For the present study, the researchers analyzed 12,156 patients from the cohort (13% with prior HF, 11% with moderate or severe chronic kidney disease) whose metformin use status was known; 74% had used metformin.
Brian A. Bergmark, MD, interventional cardiologist at Brigham and Women’s Hospital, and colleagues used inverse probability of treatment weighting to estimate the association between metformin exposure and outcomes.
The researchers found that the metformin and no-metformin groups did not differ in CV death/MI/ischemic stroke (inverse probability of treatment weighting HR = 0.92; 95% CI, 0.76-1.11), but the metformin group had lower risk for all-cause mortality (inverse probability of treatment weighting HR = 0.75; 95% CI, 0.59-0.95).
There was no interaction by saxagliptin vs. placebo treatment arm and metformin exposure for all-cause mortality or CV death/MI/ischemic stroke.
Metformin use was not linked to lower all-cause mortality risk in patients with prior HF, but it was in patients without prior HF (P for interaction = .001), whereas there was no heterogeneity by chronic kidney disease status (P for interaction = .141), Bergmark and colleagues wrote.

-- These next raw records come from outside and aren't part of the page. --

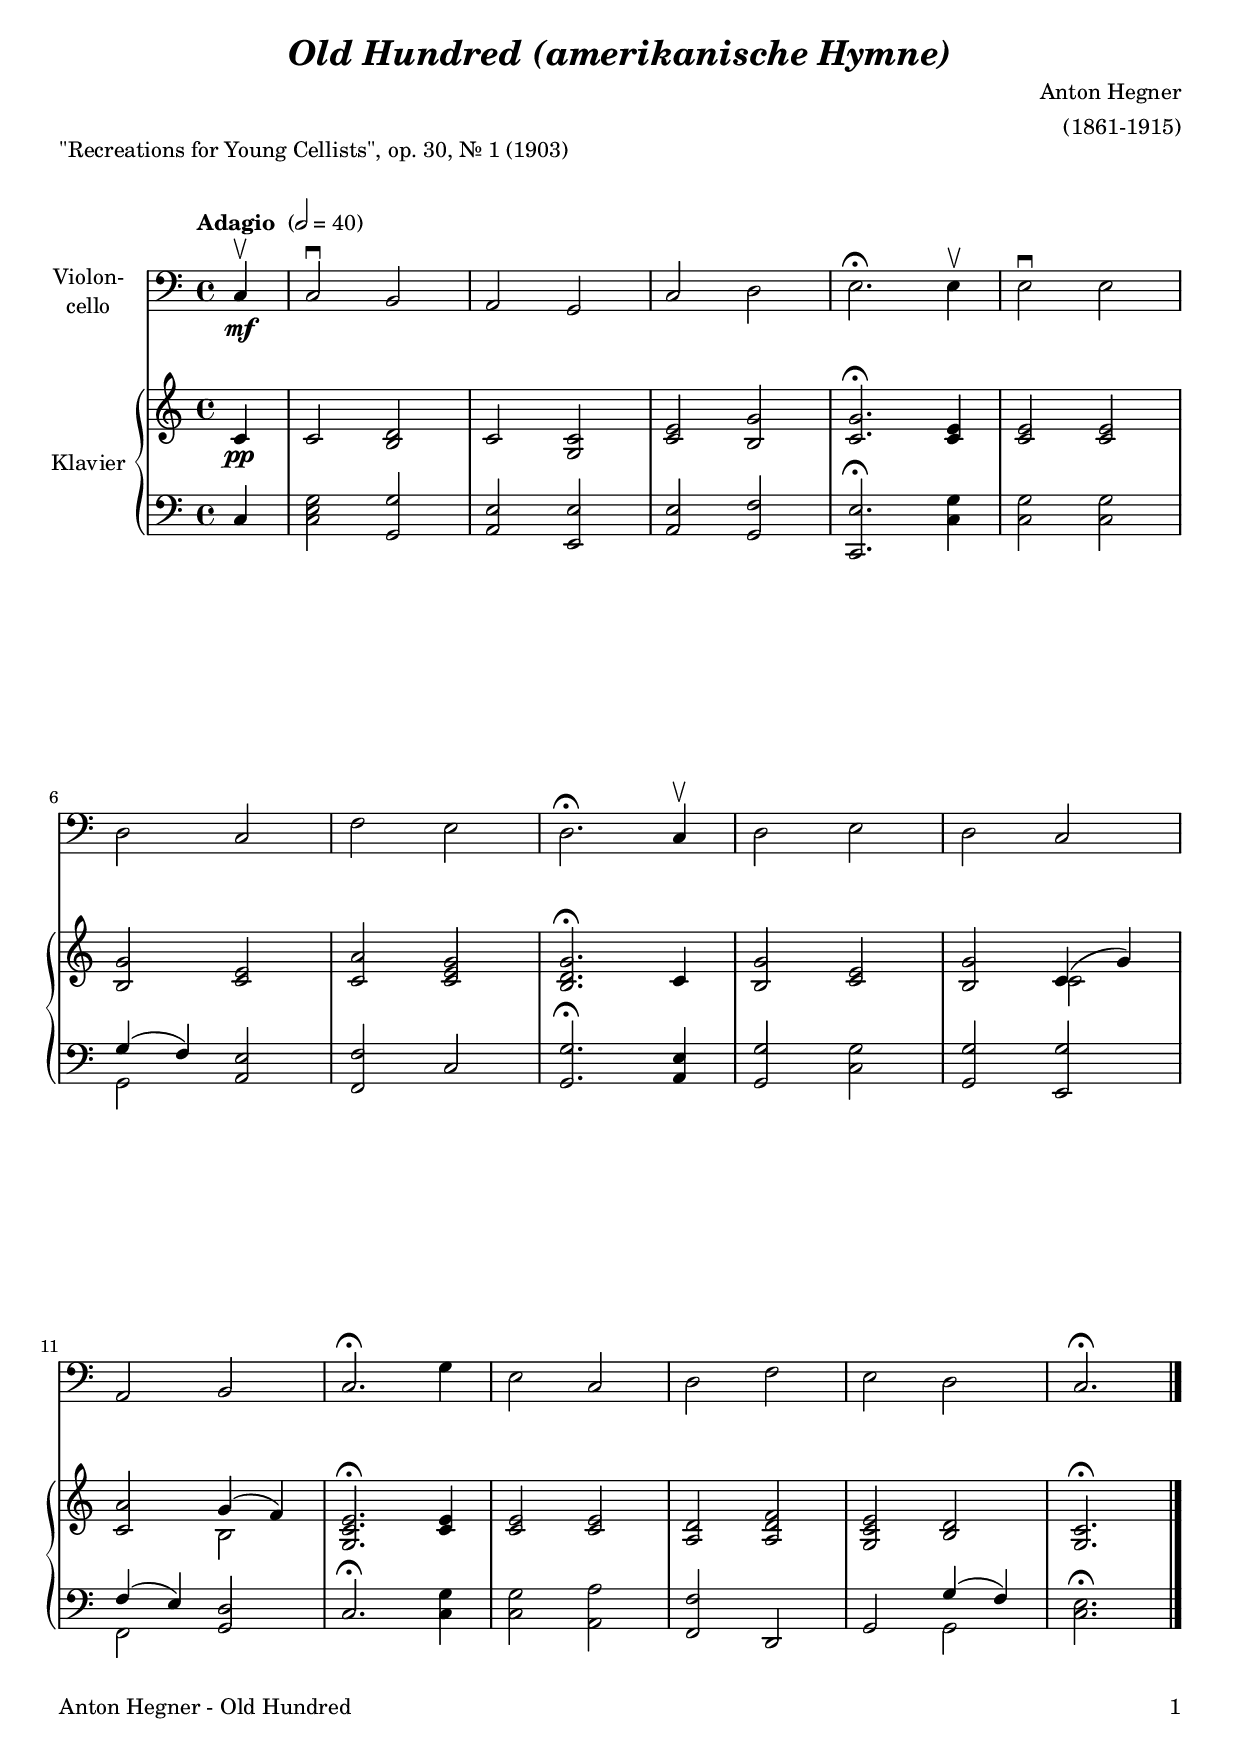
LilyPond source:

\version "2.24.4"
\include "deutsch.ly"

#(set-global-staff-size 19)

\header {
  title     = \markup \bold \italic "Old Hundred (amerikanische Hymne)"
  composer = "Anton Hegner"
  arranger = "(1861-1915)"
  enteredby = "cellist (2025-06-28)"
  piece     = "\"Recreations for Young Cellists\", op. 30, Nr. 1 (1903)"
}

voiceconsts = {
  \key c \major
  \time 4/4
  \clef "bass"
%  \numericTimeSignature
  \compressEmptyMeasures
  % Set default beaming for all staves
  \set Timing.beamExceptions = #'()
  \set Timing.baseMoment     = #(ly:make-moment 1 4)
  \set Timing.beatStructure  = #'(1 1 1 1)
  \tempo "Adagio " 2=40
}

mivc = "cello"
mist = "string ensemble 1"
mikl = "acoustic grand"

va = \relative c {
  \voiceconsts

  \partial 4 c4\upbow\mf
  c2\downbow h
  a g
  c d
  e2.\fermata e4\upbow
  e2\downbow e
  d c
  f e
  d2.\fermata c4\upbow
  d2 e
  d c
  a h
  c2.\fermata g'4
  e2 c
  d f
  e d
  \partial 2. c2.\fermata \bar "|."
}

vb = \relative c' {
  \voiceconsts
  \clef "treble"

  \partial 4 c4\pp
  c2 <h d>
  c <g c>
  <c e>
  <h g'>
  <c g'>2.\fermata <c e>4
  <c e>2 <c e>
  <h g'> <c e>
  <c a'> <c e g>
  <h d g>2.\fermata c4
  <h g'>2 <c e>
  <h g'> << { c4( g') } \\ c,2 >>
  <c a'> << { g'4( f) } \\ h,2 >>
  <g c e>2.\fermata <c e>4
  <c e>2 <c e>
  <a d> <a d f>
  <g c e> <h d>
  \partial 2. <g c>2.\fermata \bar "|."
}

vc = \relative c {
  \voiceconsts

  \partial 4 c4
  <c e g>2 <g g'>
  <a e'> <e e'>
  <a e'> <g f'>
  <c, e'>2.\fermata <c' g'>4
  <c g'>2 <c g'>
  << { g'4( f) } \\ g,2 >> <a e'> 
  <f f'> c'
  <g g'>2.\fermata <a e'>4
  <g g'>2 <c g'>
  <g g'> <e g'>
  << { f'4(  e) } \\ f,2 >> <g d'>
  c2.\fermata <c g'>4
  <c g'>2 <a a'>
  <f f'> d
  g << { g'4( f) } \\ g,2 >>
  \partial 2. <c e>2.\fermata \bar "|."
}


music = <<
  \new Staff {
    \set Staff.midiInstrument = \mivc
    \set Staff.instrumentName = \markup \center-column { "Violon-" "cello" }
    \transpose c c { \va }
  }

  \new PianoStaff <<
        \set PianoStaff.midiInstrument = \mikl
        \set PianoStaff.instrumentName = \markup \center-column { "Klavier" }
        <<
          \new Staff {
            \transpose c c { \vb }
          }
	  
%          \new Dynamics \vdy

          \new Staff {
            \transpose c c { \vc }
          }
        >>
  >>
>>
\book {
  \paper {
    print-page-number = ##t
    print-first-page-number = ##t
    ragged-last-bottom = ##f
    oddHeaderMarkup = \markup \null
    evenHeaderMarkup = \markup \null
    oddFooterMarkup = \markup {
      \fill-line {
        \if \should-print-page-number
        "Anton Hegner - Old Hundred" \fromproperty #'page:page-number-string
      }
    }
    evenFooterMarkup = \oddFooterMarkup
  } \score {
    \music
    \layout {}
  }

  \score {
    \unfoldRepeats \music

    \midi {
      \context {
        \Score
      }
    }
  }
}
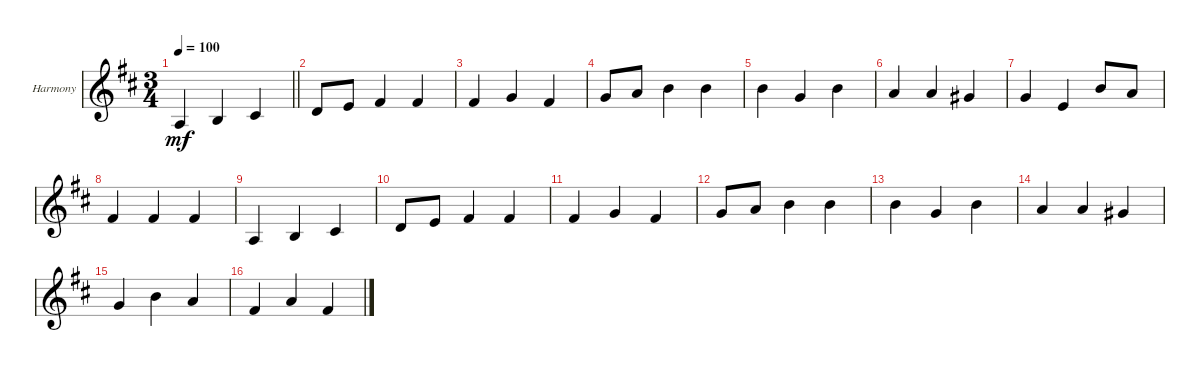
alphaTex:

\defaultSystemsLayout 4
\bracketExtendMode groupsimilarinstruments
\firstSystemTrackNameOrientation horizontal
\otherSystemsTrackNameOrientation horizontal
\track ("Steel Guitar" "Harmony") {instrument acousticguitarsteel}
\staff {score}
\tuning (E4 B3 G3 D3 A2 E2)
\ts (3 4)
\tempo 100
\clef g2
\scale
0.333333
\barLineRight lightlight
\ks d
0.5.4{dy mf} 2.5.4 4.5.4 |
\scale
0.333333 0.4.8 2.4.8 4.4.4 4.4.4 |
\scale
0.333333 4.4.4 0.3.4 4.4.4 |
\scale
0.333333 0.3.8 2.3.8 0.2.4 0.2.4 |
\scale
0.333333 0.2.4 0.3.4 0.2.4 |
\scale
0.333333 2.3.4 2.3.4 1.3.4 |
\scale
0.333333 0.3.4 2.4.4 0.2.8 2.3.8 |
\scale
0.333333 4.4.4 4.4.4 4.4.4 |
\scale
0.333333 0.5.4 2.5.4 4.5.4 |
\scale
0.333333 0.4.8 2.4.8 4.4.4 4.4.4 |
\scale
0.333333 4.4.4 0.3.4 4.4.4 |
\scale
0.333333 0.3.8 2.3.8 0.2.4 0.2.4 |
\scale
0.333333 0.2.4 0.3.4 0.2.4 |
\scale
0.333333 2.3.4 2.3.4 1.3.4 |
0.3.4 0.2.4 2.3.4 |
4.4.4 2.3.4 4.4.4
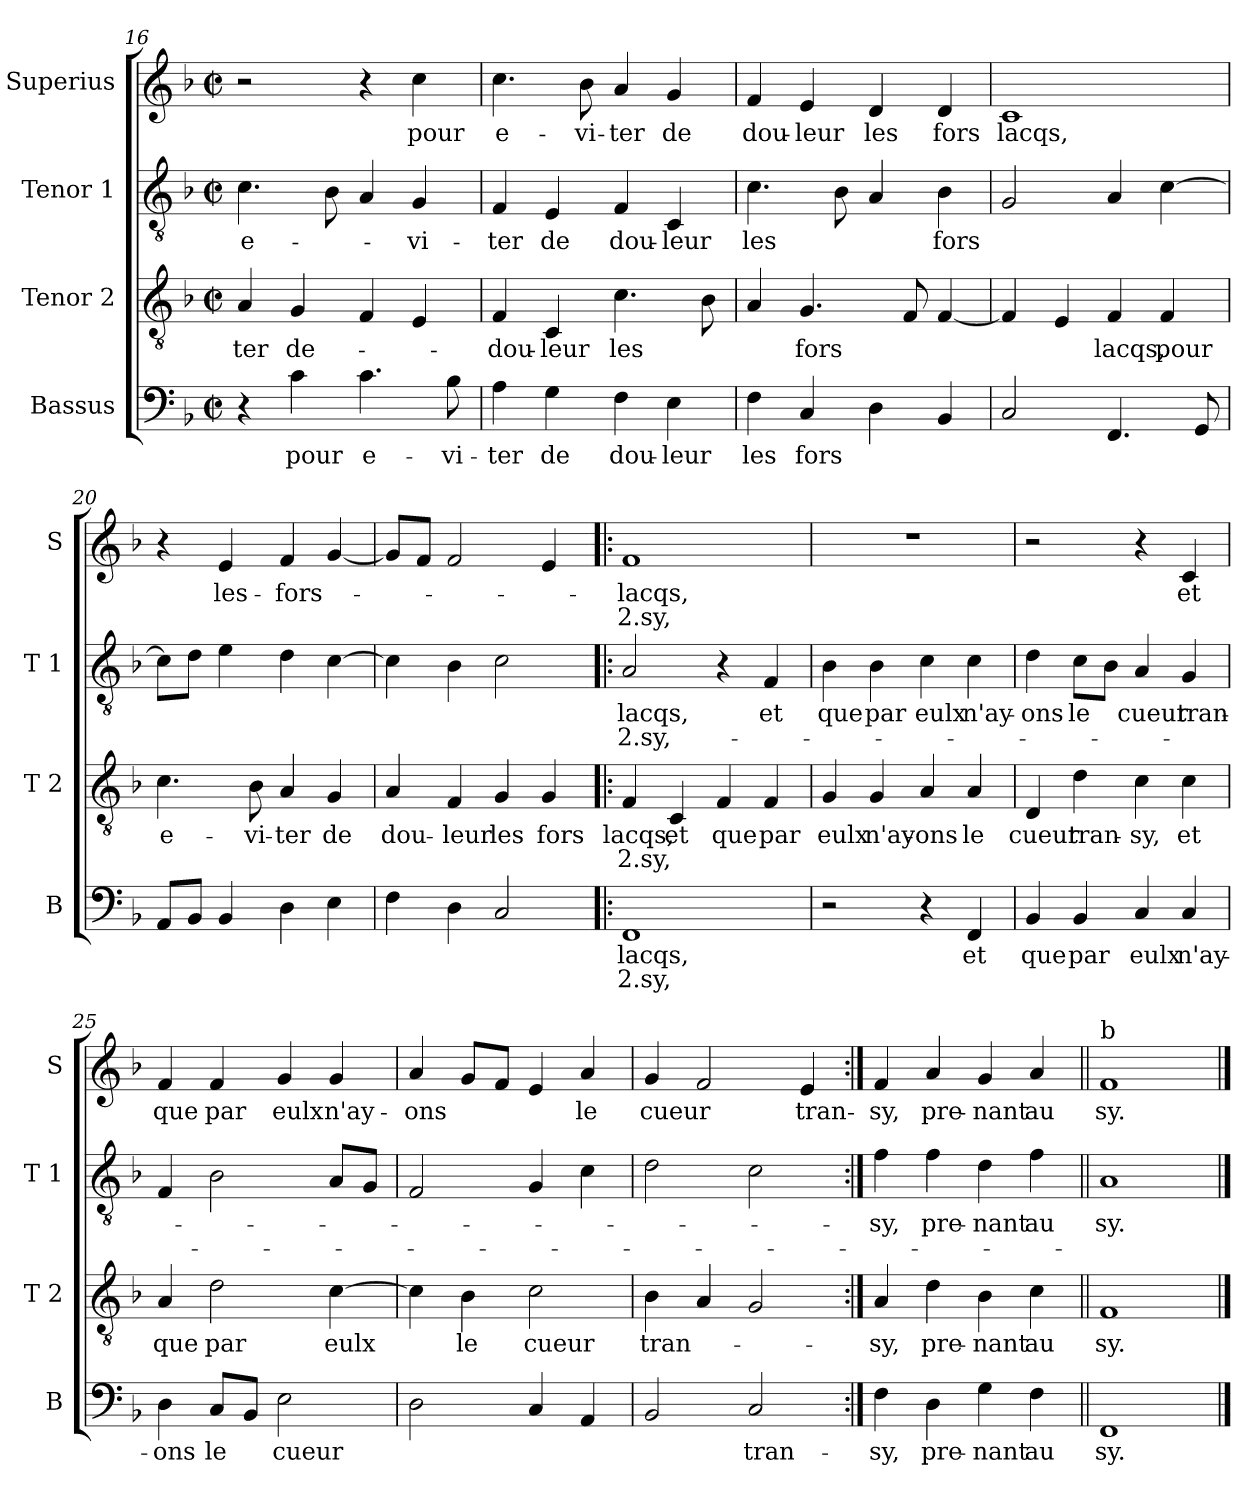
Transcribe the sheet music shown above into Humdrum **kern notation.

**kern	**text	**text	**kern	**text	**text	**kern	**text	**text	**kern	**text	**text
*part4	*part4	*part4	*part3	*part3	*part3	*part2	*part2	*part2	*part1	*part1	*part1
*staff4	*staff4	*staff4	*staff3	*staff3	*staff3	*staff2	*staff2	*staff2	*staff1	*staff1	*staff1
*I"Bassus	*	*	*I"Tenor 2	*	*	*I"Tenor 1	*	*	*I"Superius	*	*
*I'B	*	*	*I'T 2	*	*	*I'T 1	*	*	*I'S	*	*
!!LO:PB:g=z
*clefF4	*	*	*clefGv2	*	*	*clefGv2	*	*	*clefG2	*	*
*k[b-]	*	*	*k[b-]	*	*	*k[b-]	*	*	*k[b-]	*	*
*F:	*	*	*F:	*	*	*F:	*	*	*F:	*	*
*M2/2	*	*	*M2/2	*	*	*M2/2	*	*	*M2/2	*	*
*met(c|)	*	*	*met(c|)	*	*	*met(c|)	*	*	*met(c|)	*	*
=16	=16	=16	=16	=16	=16	=16	=16	=16	=16	=16	=16
4r	.	.	4A/	-ter	.	4.c\	e-	.	2r	.	.
4c\	pour	.	4G/	de-	.	.	.	.	.	.	.
.	.	.	.	.	.	8B-\	.	.	.	.	.
4.c\	e-	.	4F/	.	.	4A/	.	.	4r	.	.
.	.	.	4E/	.	.	4G/	-vi-	.	4cc\	pour	.
8B-\	-vi-	.	.	.	.	.	.	.	.	.	.
=17	=17	=17	=17	=17	=17	=17	=17	=17	=17	=17	=17
4A\	-ter	.	4F/	-dou-	.	4F/	-ter	.	4.cc\	e-	.
4G\	de	.	4C/	-leur	.	4E/	de	.	.	.	.
.	.	.	.	.	.	.	.	.	8b-\	-vi-	.
4F\	dou-	.	4.c\	les	.	4F/	dou-	.	4a/	-ter	.
4E\	-leur	.	.	.	.	4C/	-leur	.	4g/	de	.
.	.	.	8B-\	.	.	.	.	.	.	.	.
=18	=18	=18	=18	=18	=18	=18	=18	=18	=18	=18	=18
4F\	les	.	4A/	.	.	4.c\	les	.	4f/	dou-	.
4C/	fors	.	4.G/	fors	.	.	.	.	4e/	-leur	.
.	.	.	.	.	.	8B-\	.	.	.	.	.
4D\	.	.	.	.	.	4A/	.	.	4d/	les	.
.	.	.	8F/	.	.	.	.	.	.	.	.
4BB-/	.	.	[4F/	.	.	4B-\	fors	.	4d/	fors	.
=19	=19	=19	=19	=19	=19	=19	=19	=19	=19	=19	=19
2C/	.	.	4F/]	.	.	2G/	.	.	1c	lacqs,	.
.	.	.	4E/	.	.	.	.	.	.	.	.
4.FF/	.	.	4F/	lacqs,	.	4A/	.	.	.	.	.
.	.	.	4F/	pour	.	[4c\	.	.	.	.	.
8GG/	.	.	.	.	.	.	.	.	.	.	.
=20	=20	=20	=20	=20	=20	=20	=20	=20	=20	=20	=20
8AA/L	.	.	4.c\	e-	.	8c\L]	.	.	4r	.	.
8BB-/J	.	.	.	.	.	8d\J	.	.	.	.	.
4BB-/	.	.	.	.	.	4e\	.	.	4e/	les-	.
.	.	.	8B-\	-vi-	.	.	.	.	.	.	.
4D\	.	.	4A/	-ter	.	4d\	.	.	4f/	-fors-	.
4E\	.	.	4G/	de	.	[4c\	.	.	[4g/	.	.
!!LO:LB:g=z
=21	=21	=21	=21	=21	=21	=21	=21	=21	=21	=21	=21
4F\	.	.	4A/	dou-	.	4c\]	.	.	8g/L]	.	.
.	.	.	.	.	.	.	.	.	8f/J	.	.
4D\	.	.	4F/	-leur	.	4B-\	.	.	2f/	.	.
2C/	.	.	4G/	les	.	2c\	.	.	.	.	.
.	.	.	4G/	fors	.	.	.	.	4e/	.	.
=22!|:	=22!|:	=22!|:	=22!|:	=22!|:	=22!|:	=22!|:	=22!|:	=22!|:	=22!|:	=22!|:	=22!|:
1FF	lacqs,	2.sy,	4F/	lacqs,	2.sy,	2A/	lacqs,	2.sy,-	1f	-lacqs,	2.sy,
.	.	.	4C/	et	.	.	.	.	.	.	.
.	.	.	4F/	que	.	4r	.	.	.	.	.
.	.	.	4F/	par	.	4F/	et	.	.	.	.
=23	=23	=23	=23	=23	=23	=23	=23	=23	=23	=23	=23
2r	.	.	4G/	eulx	.	4B-\	que	.	1r	.	.
.	.	.	4G/	n'ay-	.	4B-\	par	.	.	.	.
4r	.	.	4A/	-ons	.	4c\	eulx	.	.	.	.
4FF/	et	.	4A/	le	.	4c\	n'ay-	.	.	.	.
=24	=24	=24	=24	=24	=24	=24	=24	=24	=24	=24	=24
4BB-/	que	.	4D/	cueur	.	4d\	-ons	.	2r	.	.
4BB-/	par	.	4d\	tran-	.	8c\L	le	.	.	.	.
.	.	.	.	.	.	8B-\J	.	.	.	.	.
4C/	eulx	.	4c\	-sy,	.	4A/	cueur	.	4r	.	.
4C/	n'ay-	.	4c\	et	.	4G/	tran-	.	4c/	et	.
!!LO:LB:g=z
=25	=25	=25	=25	=25	=25	=25	=25	=25	=25	=25	=25
4D\	-ons	.	4A/	que	.	4F/	.	.	4f/	que	.
8C/L	le	.	2d\	par	.	2B-\	.	.	4f/	par	.
8BB-/J	.	.	.	.	.	.	.	.	.	.	.
2E\	cueur	.	.	.	.	.	.	.	4g/	eulx	.
.	.	.	[4c\	eulx	.	8A/L	.	.	4g/	n'ay-	.
.	.	.	.	.	.	8G/J	.	.	.	.	.
=26	=26	=26	=26	=26	=26	=26	=26	=26	=26	=26	=26
2D\	.	.	4c\]	.	.	2F/	.	.	4a/	-ons	.
.	.	.	4B-\	le	.	.	.	.	8g/L	.	.
.	.	.	.	.	.	.	.	.	8f/J	.	.
4C/	.	.	2c\	cueur	.	4G/	.	.	4e/	.	.
4AA/	.	.	.	.	.	4c\	.	.	4a/	le	.
=27	=27	=27	=27	=27	=27	=27	=27	=27	=27	=27	=27
2BB-/	.	.	4B-\	tran-	.	2d\	.	.	4g/	cueur	.
.	.	.	4A/	.	.	.	.	.	2f/	.	.
2C/	tran-	.	2G/	.	.	2c\	.	.	.	.	.
.	.	.	.	.	.	.	.	.	4e/	tran-	.
=28:|!	=28:|!	=28:|!	=28:|!	=28:|!	=28:|!	=28:|!	=28:|!	=28:|!	=28:|!	=28:|!	=28:|!
4F\	-sy,	.	4A/	-sy,	.	4f\	-sy,	.	4f/	-sy,	.
4D\	pre-	.	4d\	pre-	.	4f\	pre-	.	4a/	pre-	.
4G\	-nant	.	4B-\	-nant	.	4d\	-nant	.	4g/	-nant	.
4F\	au	.	4c\	au	.	4f\	au	.	4a/	au	.
=29||	=29||	=29||	=29||	=29||	=29||	=29||	=29||	=29||	=29||	=29||	=29||
!	!	!	!	!	!	!	!	!	!LO:TX:a:t=b	!	!
1FF	sy.	.	1F	sy.	.	1A	sy.	.	1f	sy.	.
==	==	==	==	==	==	==	==	==	==	==	==
*-	*-	*-	*-	*-	*-	*-	*-	*-	*-	*-	*-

“If a potential causal relationship is to be posited, it would be helpful for there to be a biologically plausible mechanism for decreased mortality in the absence of reduction in MI or ischemic stroke. At present, no single mechanism of this nature exists,” the researchers wrote. “It is also true, however, that metformin appears to have pleotropic effects, including restoration of endothelial nitric oxide synthase function in the setting of obesity, and favorable modification of myocardial energy metabolism. ... These findings emphasize the need for an adequately powered randomized trial in these high-risk patients.” – by Erik Swain
Disclosures: The original SAVOR-TIMI 53 study was funded by AstraZeneca and Bristol-Myers Squibb. Bergmark reports he received grant support from Abbott Vascular and MedImmune and consultant fees from Abbott Vascular, Daiichi Sankyo, Janssen Pharmaceuticals and Quark Pharmaceuticals. Please see the study for all other authors’ relevant financial disclosures.